WHAT TO WORK ON: Render this sentence from the book review in Spanish: "We follow his arguments with pleasure, and with curiosity as to where he will take us next."

READING TEXT:
§

LEONARDO’S BRAIN: Understanding Da Vinci’s Creative Genius, by Leonard Shlain
I’m a big believer in the significance of names, and for
this reason—among many others—took special pleasure in reading one Leonard
(Leonard Shlain) writing with such evident passion about a namesake, Leonardo
de Vinci, from many centuries past.
A surgeon, inventor, and best-selling author, the late
Leonard Shlain was evidently himself something of a Renaissance man. No surprise, then, to find him so
fascinated with Leonardo, the Renaissance man par excellence.
Steeped in knowledge of technology and the sciences as well as in
history, music and art, Shlain writes not only with genuine enthusiasm for his
subject, but with engagingly elegant and highly readable prose. He carries along even the less
informed reader—such as, with regard to the sciences, myself—with an organized progression
of carefully examined content. We
follow his arguments with pleasure, and with curiosity as to where he will take
us next.
“Leonardo’s Brain” leads us on a spirited journey through a
maze of information as complex and intriguing as the brain it seeks to
describe. I’m not up to date on
left brain/right brain research, but Shain makes a persuasive case for his
contention that da Vinci, a left-hander and quite possibly same-sex oriented,
was as powerfully right- as left-brained, and possessed of an extraordinary
intuitive power that enabled him to posit scientific theories and invent
technological devices that were far ahead of his time. He credits the artist, persuasively,
with a special “time-space consciousness” that enabled him, for example, to
envision aerial views of cities and landscapes that would have been unimaginable
in his day; and to “see” his way through problems to solutions that no prior
human knowledge or rational analysis could explain.
While Shain’s guided tour of Leonardo’s brain embraces, of
course, the artist’s particular genius as a painter and draftsman, it also explores
his astonishing grasp of human and animal anatomy, biology and botany,
mathematics and astronomy, military sciences, geography, geology, cartography… And more. But the book itself is yet more ambitious, projecting from
the master’s brain forward into present-day scientific, geopolitical and
ecological issues and suggesting—I hope not overly optimistically—that the
human brain has evolved, and will continue to evolve, toward an “improved
version of homo sapiens”, gifted with
a more dimensional understanding of our situation in the universe, a fuller and
more generous consciousness; one that can operate, given the advances
of five centuries, with the same time-space super-consciousness he attributes
to Leonardo.
Let’s hope the author is right. In the meantime, his book is an engaging antidote to the hostility and pessimism that infects our world today. A more advanced, wide-ranging and compassionate consciousness
is perhaps the last best hope of our troublesome and trouble-making species.

§

PROVIDED RECORDS:

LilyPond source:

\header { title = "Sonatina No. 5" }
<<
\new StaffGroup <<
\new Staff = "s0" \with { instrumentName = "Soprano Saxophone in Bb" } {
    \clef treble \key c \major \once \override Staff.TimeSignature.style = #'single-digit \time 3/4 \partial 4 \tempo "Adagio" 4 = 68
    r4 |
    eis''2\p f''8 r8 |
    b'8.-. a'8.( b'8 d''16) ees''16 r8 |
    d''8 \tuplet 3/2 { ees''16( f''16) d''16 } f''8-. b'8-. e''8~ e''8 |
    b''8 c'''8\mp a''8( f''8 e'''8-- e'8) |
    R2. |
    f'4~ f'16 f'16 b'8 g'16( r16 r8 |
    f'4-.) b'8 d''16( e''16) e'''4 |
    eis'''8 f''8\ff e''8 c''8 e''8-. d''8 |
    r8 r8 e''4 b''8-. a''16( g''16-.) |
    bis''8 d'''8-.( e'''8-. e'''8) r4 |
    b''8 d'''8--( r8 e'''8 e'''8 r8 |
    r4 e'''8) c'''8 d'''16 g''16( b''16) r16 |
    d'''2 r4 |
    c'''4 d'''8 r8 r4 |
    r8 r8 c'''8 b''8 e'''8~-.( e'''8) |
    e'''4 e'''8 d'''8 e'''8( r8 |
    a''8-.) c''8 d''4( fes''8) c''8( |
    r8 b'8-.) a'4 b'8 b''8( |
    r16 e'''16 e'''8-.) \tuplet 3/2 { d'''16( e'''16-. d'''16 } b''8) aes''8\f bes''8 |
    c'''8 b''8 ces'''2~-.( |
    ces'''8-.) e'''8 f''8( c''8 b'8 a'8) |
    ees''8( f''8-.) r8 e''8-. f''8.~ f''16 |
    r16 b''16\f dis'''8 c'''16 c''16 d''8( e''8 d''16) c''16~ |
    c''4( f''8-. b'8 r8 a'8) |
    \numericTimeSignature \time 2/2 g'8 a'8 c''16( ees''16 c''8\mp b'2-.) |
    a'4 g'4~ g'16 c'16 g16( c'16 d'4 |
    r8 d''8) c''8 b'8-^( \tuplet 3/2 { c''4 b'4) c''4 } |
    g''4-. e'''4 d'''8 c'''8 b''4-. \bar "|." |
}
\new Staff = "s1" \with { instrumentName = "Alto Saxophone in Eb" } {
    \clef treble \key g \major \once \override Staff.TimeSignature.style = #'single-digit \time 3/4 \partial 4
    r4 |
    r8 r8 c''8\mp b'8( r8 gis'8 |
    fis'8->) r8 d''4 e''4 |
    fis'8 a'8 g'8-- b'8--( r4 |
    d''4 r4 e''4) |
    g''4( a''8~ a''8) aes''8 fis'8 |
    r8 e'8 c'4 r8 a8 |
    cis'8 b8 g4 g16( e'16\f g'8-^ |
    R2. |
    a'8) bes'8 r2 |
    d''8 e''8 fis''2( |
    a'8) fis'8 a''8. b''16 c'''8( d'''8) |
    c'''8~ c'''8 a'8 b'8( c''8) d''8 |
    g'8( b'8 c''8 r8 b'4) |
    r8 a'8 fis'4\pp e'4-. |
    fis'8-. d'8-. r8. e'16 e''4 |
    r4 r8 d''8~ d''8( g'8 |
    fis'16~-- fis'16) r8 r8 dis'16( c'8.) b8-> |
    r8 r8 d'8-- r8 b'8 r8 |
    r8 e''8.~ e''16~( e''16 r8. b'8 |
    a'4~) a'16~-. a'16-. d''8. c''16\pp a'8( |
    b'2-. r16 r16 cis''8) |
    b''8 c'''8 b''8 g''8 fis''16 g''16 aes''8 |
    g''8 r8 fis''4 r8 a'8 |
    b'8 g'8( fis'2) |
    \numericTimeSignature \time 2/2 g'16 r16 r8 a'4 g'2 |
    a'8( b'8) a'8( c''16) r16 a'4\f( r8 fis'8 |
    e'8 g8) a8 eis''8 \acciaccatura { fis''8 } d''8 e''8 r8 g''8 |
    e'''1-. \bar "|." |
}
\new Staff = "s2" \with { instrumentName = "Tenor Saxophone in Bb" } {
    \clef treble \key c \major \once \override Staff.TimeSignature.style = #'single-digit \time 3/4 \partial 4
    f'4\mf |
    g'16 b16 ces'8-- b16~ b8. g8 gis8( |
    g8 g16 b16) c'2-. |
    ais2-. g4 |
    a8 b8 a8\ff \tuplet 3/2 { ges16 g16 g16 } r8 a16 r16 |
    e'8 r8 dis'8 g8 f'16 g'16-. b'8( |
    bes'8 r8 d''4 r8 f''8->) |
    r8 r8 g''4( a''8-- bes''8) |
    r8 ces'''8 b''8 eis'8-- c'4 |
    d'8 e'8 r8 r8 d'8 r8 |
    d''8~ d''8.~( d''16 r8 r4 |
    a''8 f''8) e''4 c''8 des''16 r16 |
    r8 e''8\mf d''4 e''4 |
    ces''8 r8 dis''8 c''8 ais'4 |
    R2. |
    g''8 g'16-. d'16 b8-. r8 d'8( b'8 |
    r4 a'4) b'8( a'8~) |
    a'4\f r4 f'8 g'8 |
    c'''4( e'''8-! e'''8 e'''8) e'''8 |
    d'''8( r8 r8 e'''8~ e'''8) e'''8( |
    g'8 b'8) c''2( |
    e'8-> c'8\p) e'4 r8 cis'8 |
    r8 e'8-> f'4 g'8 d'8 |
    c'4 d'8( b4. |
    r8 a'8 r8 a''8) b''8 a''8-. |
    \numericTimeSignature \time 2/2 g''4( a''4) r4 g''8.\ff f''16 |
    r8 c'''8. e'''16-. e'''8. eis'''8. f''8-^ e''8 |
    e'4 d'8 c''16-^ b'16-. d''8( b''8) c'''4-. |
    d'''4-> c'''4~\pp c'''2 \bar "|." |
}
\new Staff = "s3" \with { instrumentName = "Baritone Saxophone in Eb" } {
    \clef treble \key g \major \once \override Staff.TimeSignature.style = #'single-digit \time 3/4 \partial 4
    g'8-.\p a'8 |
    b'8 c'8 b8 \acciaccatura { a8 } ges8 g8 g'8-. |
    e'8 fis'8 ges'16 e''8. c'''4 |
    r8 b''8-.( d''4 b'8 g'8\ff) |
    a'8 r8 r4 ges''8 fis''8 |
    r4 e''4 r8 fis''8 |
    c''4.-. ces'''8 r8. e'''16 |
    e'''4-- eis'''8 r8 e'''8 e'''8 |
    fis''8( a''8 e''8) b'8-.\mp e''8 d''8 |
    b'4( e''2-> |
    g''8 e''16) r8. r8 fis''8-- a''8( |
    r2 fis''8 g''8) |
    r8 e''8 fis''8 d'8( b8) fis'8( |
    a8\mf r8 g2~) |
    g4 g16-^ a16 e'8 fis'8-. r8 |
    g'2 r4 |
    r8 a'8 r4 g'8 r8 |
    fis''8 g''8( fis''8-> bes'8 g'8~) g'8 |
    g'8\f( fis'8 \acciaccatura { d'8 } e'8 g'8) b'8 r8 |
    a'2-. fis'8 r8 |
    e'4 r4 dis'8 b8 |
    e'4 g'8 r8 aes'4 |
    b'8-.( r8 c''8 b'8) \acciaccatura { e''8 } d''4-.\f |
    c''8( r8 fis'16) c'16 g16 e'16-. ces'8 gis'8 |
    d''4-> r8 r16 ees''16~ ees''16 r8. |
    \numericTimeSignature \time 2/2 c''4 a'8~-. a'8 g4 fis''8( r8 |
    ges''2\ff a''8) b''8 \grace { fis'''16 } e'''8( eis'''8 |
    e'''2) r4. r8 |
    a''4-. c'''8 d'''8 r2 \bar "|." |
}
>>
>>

§

ANSWER SPACE: Seguimos sus argumentos con placer y con curiosidad por saber adónde nos llevará después.